Conservation Evidence strives to be as useful to conservationists as possible. Please take our survey to help the team improve our resource.

Providing evidence to improve practice

Individual study: Five-gallon plastic bucket: an inexpensive wood duck nesting structure

Published source details

Griffith M.A. & Fendley T.T. (1981) Five-gallon plastic bucket: an inexpensive wood duck nesting structure. The Journal of Wildlife Management, 45, 281-284


This study is summarised as evidence for the intervention(s) shown on the right. The icon shows which synopsis it is relevant to.

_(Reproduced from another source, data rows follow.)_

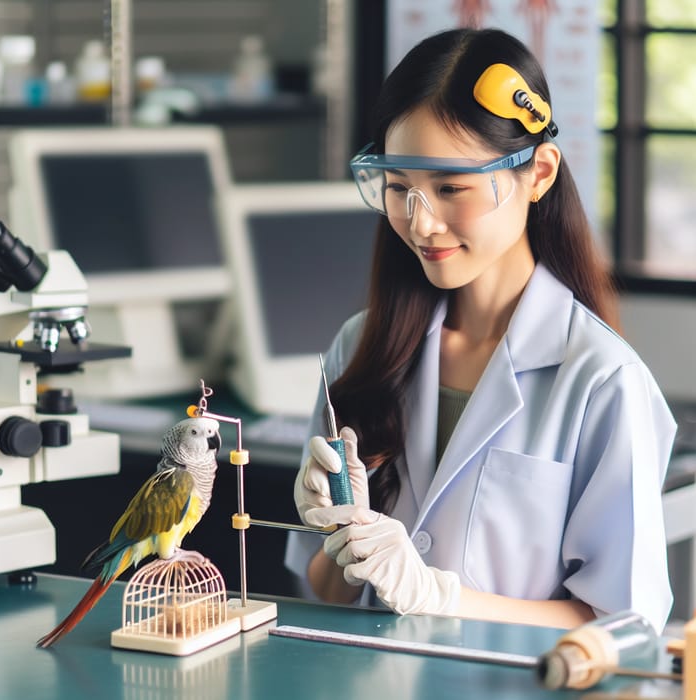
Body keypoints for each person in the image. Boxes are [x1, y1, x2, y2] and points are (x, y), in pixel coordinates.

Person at [284, 27, 676, 633]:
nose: (421, 223)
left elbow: (623, 626)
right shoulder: (359, 349)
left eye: (451, 188)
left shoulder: (603, 381)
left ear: (539, 173)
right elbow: (325, 593)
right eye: (399, 189)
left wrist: (442, 598)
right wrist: (339, 528)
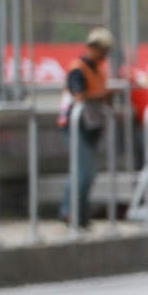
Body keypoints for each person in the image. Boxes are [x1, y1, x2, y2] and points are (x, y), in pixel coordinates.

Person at [58, 27, 117, 229]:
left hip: (92, 125)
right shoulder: (78, 68)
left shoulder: (99, 70)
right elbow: (80, 97)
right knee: (83, 171)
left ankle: (79, 213)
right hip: (76, 125)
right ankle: (70, 212)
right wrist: (103, 96)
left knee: (88, 172)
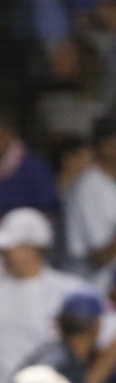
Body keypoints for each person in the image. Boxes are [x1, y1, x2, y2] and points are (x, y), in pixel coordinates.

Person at [0, 207, 92, 383]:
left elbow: (108, 337)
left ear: (34, 249)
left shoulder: (71, 290)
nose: (4, 255)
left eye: (11, 248)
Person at [65, 116, 116, 291]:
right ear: (107, 146)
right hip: (92, 289)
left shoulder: (109, 181)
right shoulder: (89, 187)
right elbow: (100, 256)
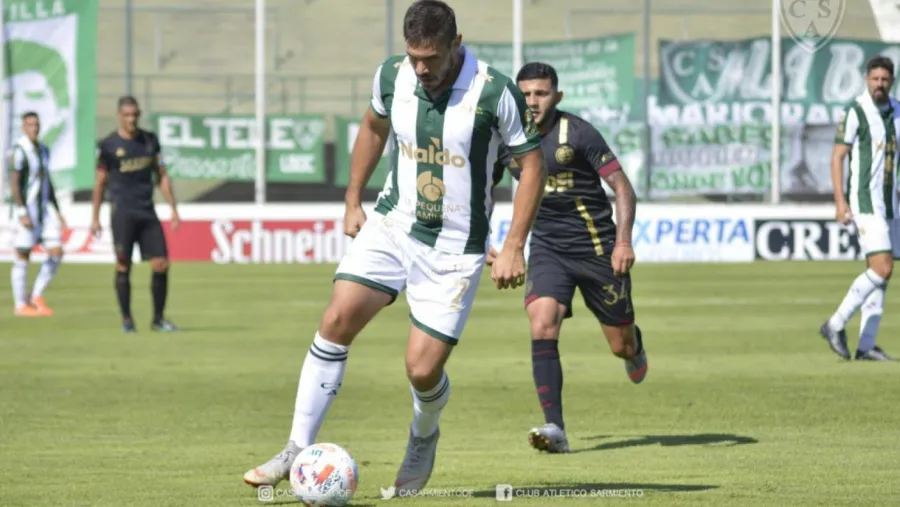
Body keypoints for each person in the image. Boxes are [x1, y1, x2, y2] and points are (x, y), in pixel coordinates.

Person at [243, 0, 545, 495]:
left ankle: (424, 433)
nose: (421, 68)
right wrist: (352, 197)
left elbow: (531, 166)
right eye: (413, 56)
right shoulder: (392, 75)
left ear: (456, 44)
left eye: (431, 58)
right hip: (393, 223)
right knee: (337, 318)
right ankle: (297, 446)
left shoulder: (495, 92)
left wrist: (514, 244)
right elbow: (373, 127)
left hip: (455, 247)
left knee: (422, 370)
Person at [488, 62, 646, 454]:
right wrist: (492, 245)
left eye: (541, 94)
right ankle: (554, 428)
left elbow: (623, 189)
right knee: (542, 321)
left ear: (557, 97)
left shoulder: (578, 134)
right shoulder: (506, 139)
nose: (532, 101)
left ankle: (635, 346)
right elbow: (482, 191)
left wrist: (623, 242)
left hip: (597, 251)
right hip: (547, 250)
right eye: (525, 94)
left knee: (620, 346)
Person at [820, 55, 899, 362]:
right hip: (865, 203)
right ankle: (835, 323)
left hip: (890, 202)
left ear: (891, 81)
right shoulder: (856, 111)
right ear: (867, 79)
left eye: (885, 79)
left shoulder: (897, 110)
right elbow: (837, 156)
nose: (879, 84)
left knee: (881, 272)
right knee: (882, 268)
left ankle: (867, 345)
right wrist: (840, 202)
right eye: (875, 79)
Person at [91, 96, 181, 333]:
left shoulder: (150, 141)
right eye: (127, 115)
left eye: (135, 115)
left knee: (161, 264)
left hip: (146, 211)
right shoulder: (109, 145)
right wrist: (95, 217)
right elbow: (100, 183)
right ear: (119, 115)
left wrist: (173, 207)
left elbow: (161, 174)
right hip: (122, 213)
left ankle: (158, 319)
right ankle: (127, 320)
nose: (132, 120)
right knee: (123, 264)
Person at [8, 111, 66, 316]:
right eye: (30, 125)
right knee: (23, 254)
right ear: (24, 127)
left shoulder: (43, 150)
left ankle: (36, 295)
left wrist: (57, 210)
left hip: (44, 211)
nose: (34, 129)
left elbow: (46, 182)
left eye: (36, 125)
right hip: (27, 210)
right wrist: (22, 211)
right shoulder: (19, 151)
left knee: (57, 251)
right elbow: (14, 182)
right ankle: (20, 305)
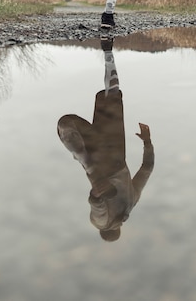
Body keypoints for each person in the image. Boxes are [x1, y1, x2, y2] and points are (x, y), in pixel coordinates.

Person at [57, 37, 154, 241]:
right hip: (99, 163)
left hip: (115, 149)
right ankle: (82, 154)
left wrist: (147, 141)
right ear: (107, 231)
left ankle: (108, 51)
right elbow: (97, 208)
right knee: (66, 124)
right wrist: (96, 196)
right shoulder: (102, 223)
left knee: (113, 94)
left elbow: (147, 168)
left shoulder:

Provide artificial nesting sites for wildfowl Bird Conservation

A replicated study in 1978 in a forested marshland site in South Carolina, USA (Griffith & Fendley 1981), found that wood ducks Aix sponsa used 89% of 55 nest boxes erected between 1974 and 1978. Five-gallon plastic buckets were used slightly more often than wooden nest boxes and ‘fiber cylinders’ (95% of 20 buckets used, compared with 86% of 35 boxes and cylinders). Hatching rates did not vary between nest types, with 28% of the 847 eggs laid being predated or deserted and 79% of the remaining 608 eggs hatching. Bucket nests were five-gallon buckets with a 7.6 cm diameter entrance hole and a secured lid. All nests were placed at a variety of heights and in a variety of vegetation types.